Not unlike Michigan, different approaches are taken in selecting trustees for public universities in South Carolina. The University of South Carolina has 21 trustees, one of whom is selected by the state legislature from each of 16 judicial districts and serves a 4-year term, two are appointed by the governor for 4-year terms, and three are ex-officio voting members (governor, superintendent of education, and alumni association president). Clemson University, on the other hand, is governed by 13 trustees, 6 of whom are elected by the state legislature and serve 4-year terms; the remaining 7 trustees are “successor members” as stipulated in the will of Thomas G. Clemson. Vacancies for successor trustees are “filled by the currently sitting successor trustees.”

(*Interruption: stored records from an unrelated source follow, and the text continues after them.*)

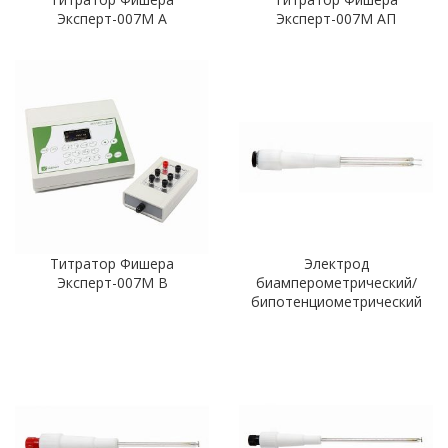
Эксперт-007М А
Эксперт-007М АП
Титратор Фишера
Электрод
Эксперт-007М В
биамперометрический/
бипотенциометрический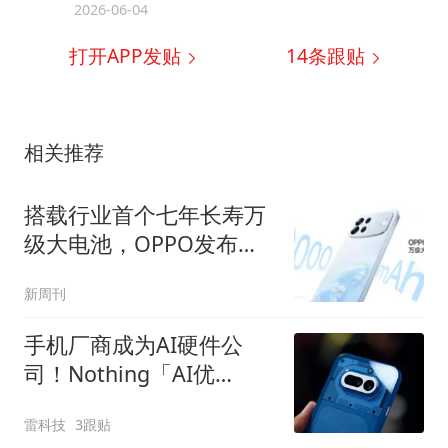
2026-06-04
打开APP发贴
14
条跟贴
相关推荐
搭载行业首个七年长寿万
级大电池，OPPO发布新
一代耐用传奇A7 Pro Max
新周刊
手机厂商成为AI硬件公
司！Nothing「AI优
先」、vivo重启AI眼镜
雷科技
3跟贴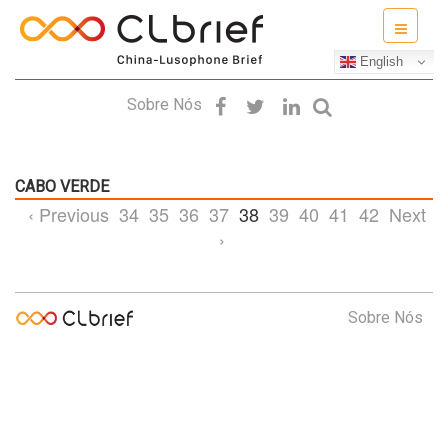
English
Sobre Nós
CABO VERDE
‹ Previous
34
35
36
37
38
39
40
41
42
Next
›
Sobre Nós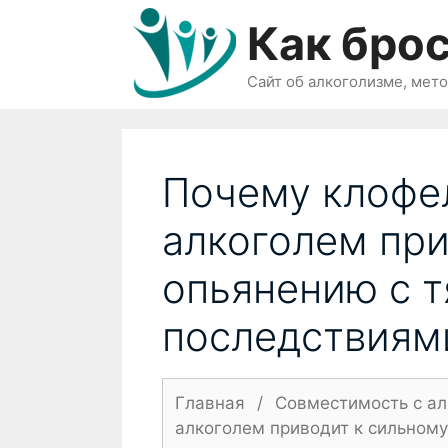
Перейти
Как брос
к
содержимому
Сайт об алкоголизме, мет
Почему клофел
алкоголем при
опьянению с 
последствиям
Главная
/
Совместимость с а
алкоголем приводит к сильном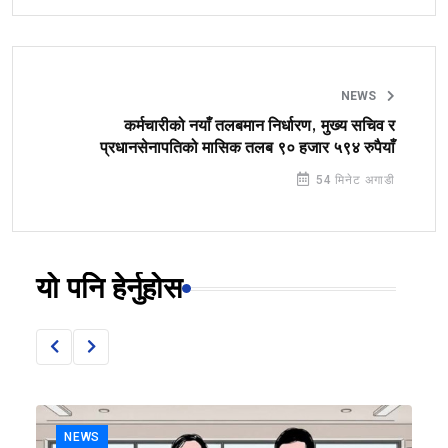
NEWS
कर्मचारीको नयाँ तलबमान निर्धारण, मुख्य सचिव र
प्रधानसेनापतिको मासिक तलब ९० हजार ५९४ रुपैयाँ
54 मिनेट अगाडी
यो पनि हेर्नुहोस
NEWS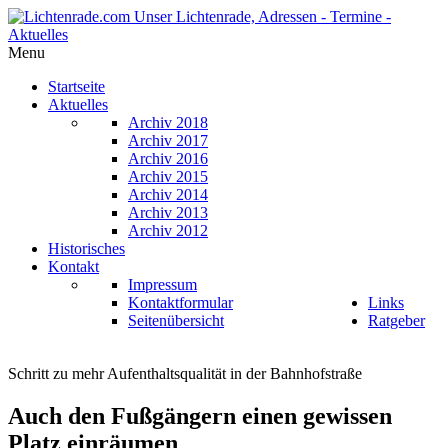
Menu
Startseite
Aktuelles
Archiv 2018
Archiv 2017
Archiv 2016
Archiv 2015
Archiv 2014
Archiv 2013
Archiv 2012
Historisches
Kontakt
Impressum
Kontaktformular
Links
Seitenübersicht
Ratgeber
Schritt zu mehr Aufenthaltsqualität in der Bahnhofstraße
Auch den Fußgängern einen gewissen
Platz einräumen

The trustee selection process for Penn State’s governing board is unusual. Including the ex officio members, the 39-member board includes 6 trustees appointed by the governor, 9 trustees elected by alumni, 6 trustees elected by delegates from agricultural societies, 6 trustees elected by the board representing business and industry; 3 at large trustees elected by the board, a student trustee, an academic trustee, the immediate past president of the alumni association, and 6 ex officio trustees, including the president, governor, secretary of agriculture, secretary of conservation and natural resources, secretary of education, and a non-voting representative appointed by the governor.
Lest you believe politics plays no part in governing boards for public universities, consider the governing board for the University of Colorado. It consists of nine trustees serving staggered six-year terms. All are elected, with one from each of Colorado’s eight congressional districts. The remaining trustee is elected from the state at large. Colorado’s constitution includes the following regarding the chair and vice chair of the governing board: “Unless seven or more [trustees] are members of the same political party, the chair and the vice chair shall not be members of the same political party.”
On the role of politics in higher education, I won’t attempt to describe what is happening in Florida. It has generated considerable media coverage nationally and internationally. The governor clearly does not adhere to the “noses in, but fingers out” approach that George W. Bush adopted when selecting trustees while serving as the governor in Texas.
Adding to the confusion in understanding higher education governance, some states have higher education coordinating boards and others don’t. Also, the titles of CEOs vary among public institutions; in some states, such as Georgia and Texas, the CEO of the system is chancellor and the CEO of a campus is president; whereas, in other states, such as Arkansas, the titling is reversed. In California and Mississippi, both approaches exist, with the University of California system and the University of Mississippi having the same titling as Arkansas and the California State University system and Mississippi State University having the same titling as Georgia and Texas. (I clarified my duties and responsibilities many times during my 11-year tenure as chancellor; the higher education title of chancellor is not understood by many people outside the higher education community.)